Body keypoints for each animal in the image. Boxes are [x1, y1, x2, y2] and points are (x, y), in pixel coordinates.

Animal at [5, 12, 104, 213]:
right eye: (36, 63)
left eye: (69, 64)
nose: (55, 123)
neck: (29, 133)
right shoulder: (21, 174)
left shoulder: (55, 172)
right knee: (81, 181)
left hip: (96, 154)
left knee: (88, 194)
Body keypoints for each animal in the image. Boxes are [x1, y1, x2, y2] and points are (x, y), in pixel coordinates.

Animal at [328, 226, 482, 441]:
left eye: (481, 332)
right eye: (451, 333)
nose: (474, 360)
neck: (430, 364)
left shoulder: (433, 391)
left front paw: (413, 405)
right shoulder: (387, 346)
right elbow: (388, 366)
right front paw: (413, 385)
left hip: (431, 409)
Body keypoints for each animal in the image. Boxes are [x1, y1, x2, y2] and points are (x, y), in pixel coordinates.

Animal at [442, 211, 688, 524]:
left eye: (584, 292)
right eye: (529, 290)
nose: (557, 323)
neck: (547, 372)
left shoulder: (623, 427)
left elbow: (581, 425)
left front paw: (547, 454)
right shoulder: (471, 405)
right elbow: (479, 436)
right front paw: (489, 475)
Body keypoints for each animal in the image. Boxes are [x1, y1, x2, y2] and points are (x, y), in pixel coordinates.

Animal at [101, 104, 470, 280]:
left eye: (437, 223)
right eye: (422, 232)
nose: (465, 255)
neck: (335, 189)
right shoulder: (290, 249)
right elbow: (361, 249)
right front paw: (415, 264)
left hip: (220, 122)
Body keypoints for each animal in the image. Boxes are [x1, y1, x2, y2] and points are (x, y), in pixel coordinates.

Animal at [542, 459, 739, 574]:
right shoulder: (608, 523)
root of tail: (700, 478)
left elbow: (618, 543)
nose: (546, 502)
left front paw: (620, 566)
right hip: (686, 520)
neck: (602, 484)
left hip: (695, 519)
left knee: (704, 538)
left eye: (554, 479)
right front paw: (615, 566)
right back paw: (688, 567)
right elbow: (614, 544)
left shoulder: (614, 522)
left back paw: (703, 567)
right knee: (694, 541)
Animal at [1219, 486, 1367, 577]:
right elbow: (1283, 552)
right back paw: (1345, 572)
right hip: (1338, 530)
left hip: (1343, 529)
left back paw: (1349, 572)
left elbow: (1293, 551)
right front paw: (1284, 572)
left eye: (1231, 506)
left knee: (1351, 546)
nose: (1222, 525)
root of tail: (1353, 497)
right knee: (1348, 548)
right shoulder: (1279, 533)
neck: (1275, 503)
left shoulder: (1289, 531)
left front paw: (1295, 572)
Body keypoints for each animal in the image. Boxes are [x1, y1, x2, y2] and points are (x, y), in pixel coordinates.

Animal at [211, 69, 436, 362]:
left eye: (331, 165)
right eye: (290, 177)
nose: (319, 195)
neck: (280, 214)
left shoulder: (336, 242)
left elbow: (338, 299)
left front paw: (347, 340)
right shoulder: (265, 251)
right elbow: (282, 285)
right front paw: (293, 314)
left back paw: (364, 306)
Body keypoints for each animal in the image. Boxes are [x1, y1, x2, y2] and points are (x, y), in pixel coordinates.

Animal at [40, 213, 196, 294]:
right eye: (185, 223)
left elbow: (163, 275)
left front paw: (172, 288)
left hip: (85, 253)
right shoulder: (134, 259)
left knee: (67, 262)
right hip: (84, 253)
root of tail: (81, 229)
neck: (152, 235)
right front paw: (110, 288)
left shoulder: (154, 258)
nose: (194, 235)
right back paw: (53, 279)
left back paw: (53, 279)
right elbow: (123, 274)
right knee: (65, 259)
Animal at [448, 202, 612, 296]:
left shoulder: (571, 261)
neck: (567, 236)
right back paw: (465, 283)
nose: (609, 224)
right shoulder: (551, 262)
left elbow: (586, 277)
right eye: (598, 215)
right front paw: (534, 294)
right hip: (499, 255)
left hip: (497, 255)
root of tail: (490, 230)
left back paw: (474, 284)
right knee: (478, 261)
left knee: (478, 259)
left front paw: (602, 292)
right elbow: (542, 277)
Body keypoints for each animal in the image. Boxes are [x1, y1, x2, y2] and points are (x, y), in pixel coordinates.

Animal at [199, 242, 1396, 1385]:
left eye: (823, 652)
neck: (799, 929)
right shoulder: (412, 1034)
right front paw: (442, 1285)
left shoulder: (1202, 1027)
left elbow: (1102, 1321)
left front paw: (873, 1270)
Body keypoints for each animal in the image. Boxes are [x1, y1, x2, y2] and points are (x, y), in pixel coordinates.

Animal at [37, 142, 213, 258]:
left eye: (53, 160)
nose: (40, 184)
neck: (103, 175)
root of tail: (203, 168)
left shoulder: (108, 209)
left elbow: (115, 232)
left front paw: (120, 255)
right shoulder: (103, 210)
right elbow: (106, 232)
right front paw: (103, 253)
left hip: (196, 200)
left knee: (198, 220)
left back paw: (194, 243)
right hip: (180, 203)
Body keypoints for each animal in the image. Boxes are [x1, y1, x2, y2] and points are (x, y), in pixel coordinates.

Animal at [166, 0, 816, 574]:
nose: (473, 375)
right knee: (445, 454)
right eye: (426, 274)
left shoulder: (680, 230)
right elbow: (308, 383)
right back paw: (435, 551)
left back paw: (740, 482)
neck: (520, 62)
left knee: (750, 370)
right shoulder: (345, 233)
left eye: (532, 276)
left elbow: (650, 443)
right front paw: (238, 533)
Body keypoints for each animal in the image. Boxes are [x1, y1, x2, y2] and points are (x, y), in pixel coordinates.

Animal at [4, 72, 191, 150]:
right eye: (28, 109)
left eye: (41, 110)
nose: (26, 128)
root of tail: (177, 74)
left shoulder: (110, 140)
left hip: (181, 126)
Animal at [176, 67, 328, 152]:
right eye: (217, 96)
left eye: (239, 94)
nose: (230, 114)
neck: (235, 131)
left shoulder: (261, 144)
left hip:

• _What the task asks_
Output should match, line for line, the stretch of the material above from the line holding "nose: (546, 502)" through the line holding "right knee: (65, 259)".

• _Task solution_
nose: (546, 502)
left front paw: (620, 566)
right hip: (686, 520)
neck: (602, 484)
left hip: (695, 519)
left knee: (704, 538)
left eye: (554, 479)
right front paw: (615, 566)
right back paw: (688, 567)
right elbow: (614, 544)
left shoulder: (614, 522)
left back paw: (703, 567)
right knee: (694, 541)
Animal at [1219, 486, 1367, 577]:
right elbow: (1283, 552)
right back paw: (1345, 572)
right hip: (1338, 530)
left hip: (1343, 529)
left back paw: (1349, 572)
left elbow: (1293, 551)
right front paw: (1284, 572)
left eye: (1231, 506)
left knee: (1351, 546)
nose: (1222, 525)
root of tail: (1353, 497)
right knee: (1348, 548)
right shoulder: (1279, 533)
neck: (1275, 503)
left shoulder: (1289, 531)
left front paw: (1295, 572)
Body keypoints for each animal in the image. Boxes are [x1, y1, x2, y2] and points are (x, y), in pixel coordinates.

Animal at [211, 69, 436, 362]:
left eye: (331, 165)
right eye: (290, 177)
nose: (319, 195)
neck: (280, 214)
left shoulder: (336, 242)
left elbow: (338, 299)
left front paw: (347, 340)
right shoulder: (265, 251)
right elbow: (282, 285)
right front paw: (293, 314)
left back paw: (364, 306)
Body keypoints for each animal in the image. Boxes are [x1, y1, x2, y2] and points are (x, y), in pixel coordinates.

Animal at [40, 213, 196, 294]:
right eye: (185, 223)
left elbow: (163, 275)
left front paw: (172, 288)
left hip: (85, 253)
right shoulder: (134, 259)
left knee: (67, 262)
right hip: (84, 253)
root of tail: (81, 229)
neck: (152, 235)
right front paw: (110, 288)
left shoulder: (154, 258)
nose: (194, 235)
right back paw: (53, 279)
left back paw: (53, 279)
right elbow: (123, 274)
right knee: (65, 259)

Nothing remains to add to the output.